Task item:
Word for word, restate all of the entries.

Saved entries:
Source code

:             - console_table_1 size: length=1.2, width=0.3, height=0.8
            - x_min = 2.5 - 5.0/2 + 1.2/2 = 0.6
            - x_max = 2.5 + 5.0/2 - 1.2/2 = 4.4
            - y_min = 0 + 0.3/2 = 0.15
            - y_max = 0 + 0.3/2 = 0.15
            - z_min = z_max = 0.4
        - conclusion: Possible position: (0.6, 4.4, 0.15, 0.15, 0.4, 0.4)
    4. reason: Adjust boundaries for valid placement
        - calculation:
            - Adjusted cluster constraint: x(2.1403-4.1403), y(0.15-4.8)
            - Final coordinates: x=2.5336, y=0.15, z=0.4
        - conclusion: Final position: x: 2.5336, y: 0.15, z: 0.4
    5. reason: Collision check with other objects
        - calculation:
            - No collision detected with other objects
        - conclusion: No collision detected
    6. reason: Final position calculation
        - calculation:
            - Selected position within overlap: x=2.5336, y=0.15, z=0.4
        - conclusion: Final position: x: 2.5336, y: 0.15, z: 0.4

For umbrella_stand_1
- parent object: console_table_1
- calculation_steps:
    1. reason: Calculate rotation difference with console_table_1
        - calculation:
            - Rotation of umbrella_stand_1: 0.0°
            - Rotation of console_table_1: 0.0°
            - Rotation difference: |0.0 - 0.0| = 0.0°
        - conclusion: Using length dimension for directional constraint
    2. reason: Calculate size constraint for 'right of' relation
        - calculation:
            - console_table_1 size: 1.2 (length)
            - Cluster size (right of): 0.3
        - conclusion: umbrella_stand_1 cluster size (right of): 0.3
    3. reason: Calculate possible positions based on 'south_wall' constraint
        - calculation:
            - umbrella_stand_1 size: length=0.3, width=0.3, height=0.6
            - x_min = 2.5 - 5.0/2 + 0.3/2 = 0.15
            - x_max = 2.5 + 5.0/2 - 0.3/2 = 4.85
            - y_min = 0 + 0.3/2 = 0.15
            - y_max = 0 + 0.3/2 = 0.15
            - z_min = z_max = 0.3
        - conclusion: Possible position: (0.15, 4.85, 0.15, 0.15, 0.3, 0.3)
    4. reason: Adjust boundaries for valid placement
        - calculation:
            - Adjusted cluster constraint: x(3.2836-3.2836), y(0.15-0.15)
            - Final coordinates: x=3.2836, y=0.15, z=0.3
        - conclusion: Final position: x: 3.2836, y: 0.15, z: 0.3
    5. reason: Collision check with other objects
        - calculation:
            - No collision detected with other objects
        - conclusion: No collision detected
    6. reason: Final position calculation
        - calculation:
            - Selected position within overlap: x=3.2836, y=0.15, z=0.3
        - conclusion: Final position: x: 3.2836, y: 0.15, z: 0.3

Result below:
Source code

:             - console_table_1 size: length=1.2, width=0.3, height=0.8
            - x_min = 2.5 - 5.0/2 + 1.2/2 = 0.6
            - x_max = 2.5 + 5.0/2 - 1.2/2 = 4.4
            - y_min = 0 + 0.3/2 = 0.15
            - y_max = 0 + 0.3/2 = 0.15
            - z_min = z_max = 0.4
        - conclusion: Possible position: (0.6, 4.4, 0.15, 0.15, 0.4, 0.4)
    4. reason: Adjust boundaries for valid placement
        - calculation:
            - Adjusted cluster constraint: x(2.1403-4.1403), y(0.15-4.8)
            - Final coordinates: x=2.5336, y=0.15, z=0.4
        - conclusion: Final position: x: 2.5336, y: 0.15, z: 0.4
    5. reason: Collision check with other objects
        - calculation:
            - No collision detected with other objects
        - conclusion: No collision detected
    6. reason: Final position calculation
        - calculation:
            - Selected position within overlap: x=2.5336, y=0.15, z=0.4
        - conclusion: Final position: x: 2.5336, y: 0.15, z: 0.4

For umbrella_stand_1
- parent object: console_table_1
- calculation_steps:
    1. reason: Calculate rotation difference with console_table_1
        - calculation:
            - Rotation of umbrella_stand_1: 0.0°
            - Rotation of console_table_1: 0.0°
            - Rotation difference: |0.0 - 0.0| = 0.0°
        - conclusion: Using length dimension for directional constraint
    2. reason: Calculate size constraint for 'right of' relation
        - calculation:
            - console_table_1 size: 1.2 (length)
            - Cluster size (right of): 0.3
        - conclusion: umbrella_stand_1 cluster size (right of): 0.3
    3. reason: Calculate possible positions based on 'south_wall' constraint
        - calculation:
            - umbrella_stand_1 size: length=0.3, width=0.3, height=0.6
            - x_min = 2.5 - 5.0/2 + 0.3/2 = 0.15
            - x_max = 2.5 + 5.0/2 - 0.3/2 = 4.85
            - y_min = 0 + 0.3/2 = 0.15
            - y_max = 0 + 0.3/2 = 0.15
            - z_min = z_max = 0.3
        - conclusion: Possible position: (0.15, 4.85, 0.15, 0.15, 0.3, 0.3)
    4. reason: Adjust boundaries for valid placement
        - calculation:
            - Adjusted cluster constraint: x(3.2836-3.2836), y(0.15-0.15)
            - Final coordinates: x=3.2836, y=0.15, z=0.3
        - conclusion: Final position: x: 3.2836, y: 0.15, z: 0.3
    5. reason: Collision check with other objects
        - calculation:
            - No collision detected with other objects
        - conclusion: No collision detected
    6. reason: Final position calculation
        - calculation:
            - Selected position within overlap: x=3.2836, y=0.15, z=0.3
        - conclusion: Final position: x: 3.2836, y: 0.15, z: 0.3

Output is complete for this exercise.